Inspiring the engineers of the future!

Throughout 2018, we complemented the government’s Year of Engineering campaign with our own initiatives to inspire and encourage young people into a career in engineering.

Why 2018 was the Year of Engineering …

The Year of Engineering campaign aimed to help tackle a growing skills gap in the sector by encouraging young people to train as engineers and related professionals.

What’s the aim?

We need more engineers!

The government estimates that the UK needs 1.8 million trained engineers by 2025 in order to carry out major infrastructure plans across roads, railways and more.

At Highways England we have ambitious plans to transform our motorways and trunk roads using the latest technologies. This will create many opportunities for young people to develop rewarding careers planning, building and supporting the smooth running of our roads.

We need to encourage more young people to enter our sector. So throughout the Year of Engineering and beyond we’re involved in a number of initiatives to engage with them and show them how they can become engineers of the future.

How we’re making a difference

Attending major events across the country

  • Throughout the year we visited a number of careers events to engage and inspire young people.

    In March, we took part in The Big Bang Fair at the NEC, Birmingham. The event attracted 80,000 young scientists and engineers over four days. Our Chief Executive Jim O’Sullivan and HR Director San Johal also attended the fair to speak to young delegates.

    And we went to the World Skills Live show in November, where we opened up the exciting world of technology and engineering to around 75,000 students.

Taking time out to volunteer

Members of our senior leadership team visited local schools to deliver classes and workshops.

Major Projects Board Director Peter Mumford volunteered his time, along with other senior members of staff, at Shireland Collegiate Academy School in the Midlands.

  • We visited King David’s School in Moseley, Birmingham and challenged Years 3, 4 and 5 to build a tower from raw spaghetti and marshmallows.

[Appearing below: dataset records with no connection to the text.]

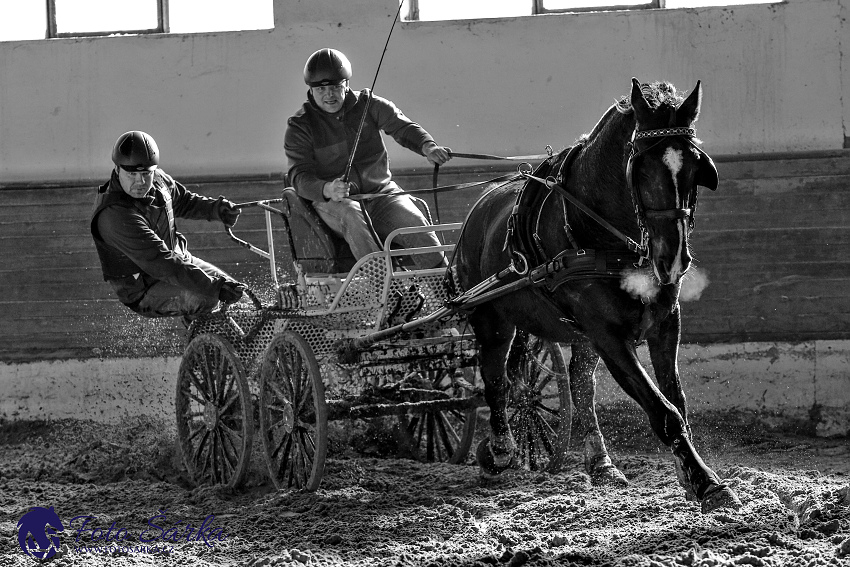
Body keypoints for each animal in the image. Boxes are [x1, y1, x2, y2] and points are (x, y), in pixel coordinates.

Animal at [454, 79, 740, 516]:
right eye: (641, 167)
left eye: (694, 166)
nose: (672, 257)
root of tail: (480, 207)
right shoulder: (608, 334)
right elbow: (664, 410)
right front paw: (707, 484)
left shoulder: (664, 323)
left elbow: (676, 401)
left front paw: (693, 473)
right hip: (491, 318)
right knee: (496, 376)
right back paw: (501, 449)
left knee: (577, 383)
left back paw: (600, 463)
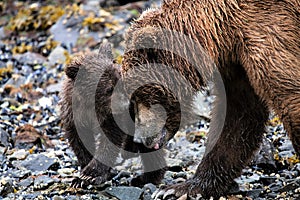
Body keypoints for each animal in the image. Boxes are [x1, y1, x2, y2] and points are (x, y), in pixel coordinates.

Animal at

    The team used resources from our volunteering packs to create the sessions for the children.

  • We held sessions with 240 pupils at St Michael’s school in Rowley Regis, Sandwell.

    We explained what happens on a project and showed pupils that people just like them can work in our sector.


Regional Control Centre open days

Welcome to our Control Centres!

For the first time, we opened our doors by inviting members of the public to come and find out about what we do. Our Open Days aim to inspire our younger visitors and demonstrate the skills and expertise needed to keep the nation’s busiest roads moving.

Our Yorkshire and North East Regional Control Centre in Wakefield was the first to welcome customers from across the region in June.

Visitors viewed the control room to find out about how signs and signals are set. They also met engineers from major projects and operations, and learned about the latest local schemes. Traffic Officers allowed young guests and adults to explore some of our vehicles – the bullhorn was particularly popular!

What’s next?

The 2018 Year of Engineering was just the beginning. Over the coming months and years, we plan to create a long-term legacy of engaging with school children and encouraging them to become the much-needed engineers of the future.